Fewer UK firms receive follow-on funding than their US counterparts, and those that do receive less. Over the past 15 years, UK firms were half as likely to float as firms in the US or Europe.
And only one quoted UK incorporated firm in the Life Sciences industry has grown beyond a £5 billion market capitalisation since 1999.
In response, we have launched a plan to unlock over £20 billion of funding to finance growth in innovative firms. We are setting up a new investment fund within the British Business Bank with a £2.5 billion government investment.

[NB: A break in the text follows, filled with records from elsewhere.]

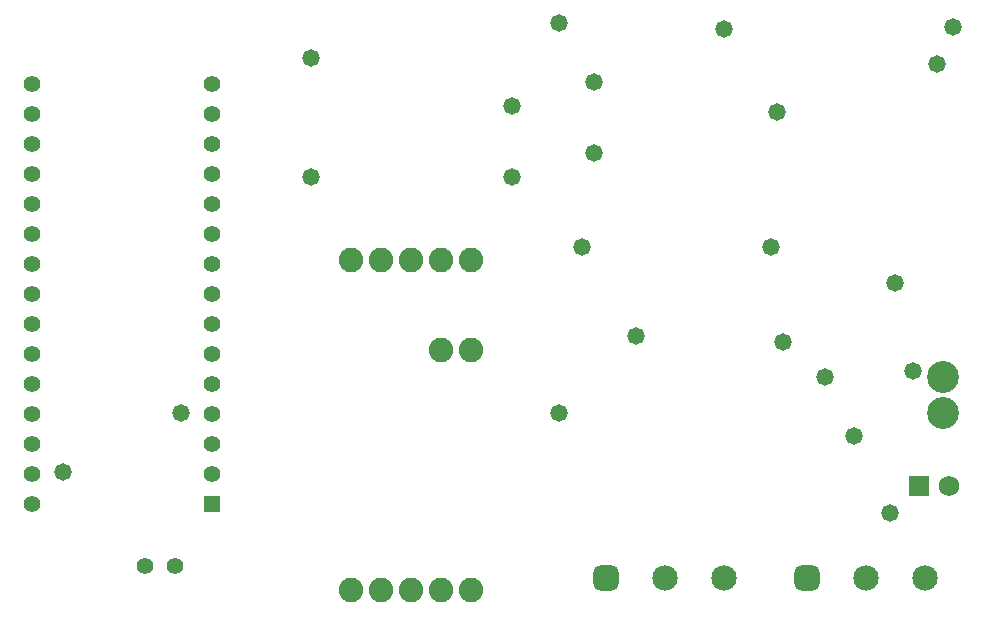
<source format=gbr>
G04*
G04 #@! TF.GenerationSoftware,Altium Limited,Altium Designer,24.6.1 (21)*
G04*
G04 Layer_Color=16711935*
%FSLAX25Y25*%
%MOIN*%
G70*
G04*
G04 #@! TF.SameCoordinates,E7B071F1-E274-4D6C-8170-77C2E5B523DC*
G04*
G04*
G04 #@! TF.FilePolarity,Negative*
G04*
G01*
G75*
%ADD52C,0.06902*%
%ADD53R,0.06902X0.06902*%
%ADD54C,0.08200*%
%ADD55C,0.08477*%
G04:AMPARAMS|DCode=56|XSize=84.77mil|YSize=84.77mil|CornerRadius=23.19mil|HoleSize=0mil|Usage=FLASHONLY|Rotation=0.000|XOffset=0mil|YOffset=0mil|HoleType=Round|Shape=RoundedRectangle|*
%AMROUNDEDRECTD56*
21,1,0.08477,0.03839,0,0,0.0*
21,1,0.03839,0.08477,0,0,0.0*
1,1,0.04639,0.01919,-0.01919*
1,1,0.04639,-0.01919,-0.01919*
1,1,0.04639,-0.01919,0.01919*
1,1,0.04639,0.01919,0.01919*
%
%ADD56ROUNDEDRECTD56*%
%ADD57C,0.10642*%
%ADD58C,0.05524*%
%ADD59C,0.05567*%
%ADD60R,0.05567X0.05567*%
%ADD61C,0.05800*%
D52*
X314961Y66111D02*
D03*
D53*
X304961D02*
D03*
D54*
X155669Y111496D02*
D03*
X145669D02*
D03*
X155669Y141496D02*
D03*
X145669D02*
D03*
X135669D02*
D03*
X125669D02*
D03*
X115669D02*
D03*
Y31496D02*
D03*
X125669D02*
D03*
X135669D02*
D03*
X145669D02*
D03*
X155669D02*
D03*
D55*
X307087Y35433D02*
D03*
X287402D02*
D03*
X240157D02*
D03*
X220472D02*
D03*
D56*
X267717D02*
D03*
X200787D02*
D03*
D57*
X312992Y90551D02*
D03*
Y102362D02*
D03*
D58*
X57244Y39370D02*
D03*
X47244D02*
D03*
D59*
X9370Y60292D02*
D03*
Y70292D02*
D03*
Y80292D02*
D03*
Y90292D02*
D03*
Y100292D02*
D03*
Y110292D02*
D03*
Y120292D02*
D03*
Y130292D02*
D03*
Y140292D02*
D03*
Y150292D02*
D03*
Y160292D02*
D03*
Y170292D02*
D03*
Y180292D02*
D03*
Y190292D02*
D03*
Y200292D02*
D03*
X69370D02*
D03*
Y190292D02*
D03*
Y180292D02*
D03*
Y170292D02*
D03*
Y160292D02*
D03*
Y150292D02*
D03*
Y140292D02*
D03*
Y130292D02*
D03*
Y120292D02*
D03*
Y110292D02*
D03*
Y100292D02*
D03*
Y90292D02*
D03*
Y80292D02*
D03*
Y70292D02*
D03*
D60*
Y60292D02*
D03*
D61*
X196850Y200787D02*
D03*
Y177165D02*
D03*
X192913Y145669D02*
D03*
X240158Y218504D02*
D03*
X316482Y219004D02*
D03*
X311024Y206693D02*
D03*
X259842Y114173D02*
D03*
X295276Y57087D02*
D03*
X303150Y104331D02*
D03*
X297244Y133858D02*
D03*
X210630Y116142D02*
D03*
X273622Y102362D02*
D03*
X185039Y90551D02*
D03*
X257874Y190945D02*
D03*
X283465Y82677D02*
D03*
X255906Y145669D02*
D03*
X169291Y192913D02*
D03*
X59055Y90551D02*
D03*
X19685Y70866D02*
D03*
X102362Y169291D02*
D03*
Y208661D02*
D03*
X185039Y220472D02*
D03*
X169291Y169291D02*
D03*
M02*

</source>
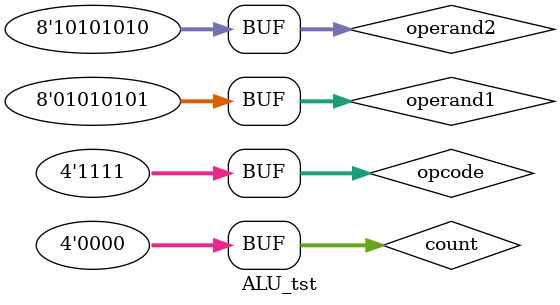
<source format=v>
`timescale 1ns / 1ps


module ALU_tst;

	// Inputs
	reg [7:0] operand1;
	reg [7:0] operand2;
	reg [3:0] opcode;

	// Outputs
	wire [15:0] result;
	reg [3:0] count=4'd0; //temporary variable

	// Instantiate the Unit Under Test (UUT)
	ALU uut (
		.operand1(operand1), 
		.operand2(operand2), 
		.opcode(opcode), 
		.result(result)
	);

	initial begin
		// Initialize Inputs
		operand1 = 0;
		operand2 = 0;
		opcode = 0;

		// Wait 100 ns for global reset to finish
		#100;
		operand1=8'h55;
		operand2=8'hAA;
		
		for(count=0; count<16; count=count+1)
		begin
		opcode=count;
		#50;
		end
        
		// Add stimulus here

	end
      
endmodule


</source>
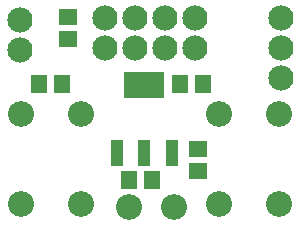
<source format=gbr>
G04 DipTrace 2.4.0.2*
%INTopMask.gbr*%
%MOIN*%
%ADD16O,0.087X0.085*%
%ADD29C,0.084*%
%ADD31R,0.0631X0.0552*%
%ADD33C,0.084*%
%ADD35R,0.0552X0.0631*%
%ADD37R,0.132X0.0886*%
%ADD39R,0.0414X0.0886*%
%FSLAX44Y44*%
G04*
G70*
G90*
G75*
G01*
%LNTopMask*%
%LPD*%
D39*
X8040Y6740D3*
X8946D3*
X9851D3*
D37*
X8946Y9023D3*
D35*
X8436Y5840D3*
X9184D3*
D33*
X7640Y10240D3*
Y11240D3*
X8640Y10240D3*
Y11240D3*
X9640Y10240D3*
Y11240D3*
X10640Y10240D3*
Y11240D3*
D35*
X10136Y9040D3*
X10884D3*
D31*
X10740Y6136D3*
Y6884D3*
D29*
X4790Y10190D3*
Y11190D3*
X13490Y9240D3*
Y10240D3*
Y11240D3*
D35*
X5440Y9040D3*
X6188D3*
D31*
X6390Y10540D3*
Y11288D3*
D16*
X4845Y8035D3*
X6835Y5035D3*
X4845Y5045D3*
X11445Y8035D3*
X13435Y8045D3*
X11445Y5045D3*
X13435D3*
X6825Y8035D3*
X8445Y4945D3*
X9945D3*
M02*

</source>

Underneath all this, we are creating an environment that encourages further investment…
By keeping corporation tax low, and extending tax reliefs for knowledge intensive firms.
Since coming to office in 2010 we have introduced the Patent Box, extended R&D tax credits, maintained SEIS, EIS and Entrepreneurs Relief as well as reducing Corporation Tax to 19% and now we have legislated to reduce it to 17%.
Together these incentives for innovation and enterprise are world class and we intend to keep it that way.
Maintaining that competitive tax and regulatory position will be more important than ever as we leave the European Union.
Since the outcome of the referendum I have believed, that Brexit must be taken as an opportunity…
Our departure from the European Union may in time offer the opportunity to draft a regulatory environment that more closely matches the demands of twenty-first century technology. We can be faster and smarter at regulating new industries than our European partners.
Where European legislation has at times proved cautious or even hostile to research that investigates GM crops, AI development, and automation- I hope Britain can build a renewed system that understands risk and innovation. While the British Business Bank’s commitment of up to £200 million of additional investment in UK venture capital and growth finance in 2019-20 will tie over businesses in the short term, we will shortly be opening a review of longer term options to finance infrastructure and new technologies as we leave the EIB and EIF. Once again, I believe there are opportunities to deliver a comparable offer, faster and more tailored to the needs of the UK market.
And a new immigration system that will not discriminate against talent from all over the world will bring new ideas to growth industries.
Your industry requires access to highly skilled, highly motivated people from Europe and for beyond. We want our country to be open to the best and the brightest from all over the world.
My colleague the Health Minister Matt Hancock is passionate about the benefit this new technology could bring to the NHS.
He wants us to think of the world’s biggest health institution not as a barrier to innovation.
But as a leader in it.
The £20 billion we committed at the last budget to the NHS can be mobilised to reward the uptake of technology and innovation by those that need it most.
In the NHS, we have one of the greatest databases for research,
one of the strongest fields for life sciences innovation,
and one of the most obvious beneficiaries of improved technology.
The faster we can integrate biotech businesses with this service,
the greater the benefits of new technology will be felt by all.
Let me conclude on that point while we discuss new companies, technology, and investment…
…the greatest beneficiaries of all of this change will be the public.
Like almost no other, your industry is special because its benefits so clearly feed back to the communities it arises in.
Your innovations literally save lives.
And I know, that with the right incentives, Britain has a lot to gain.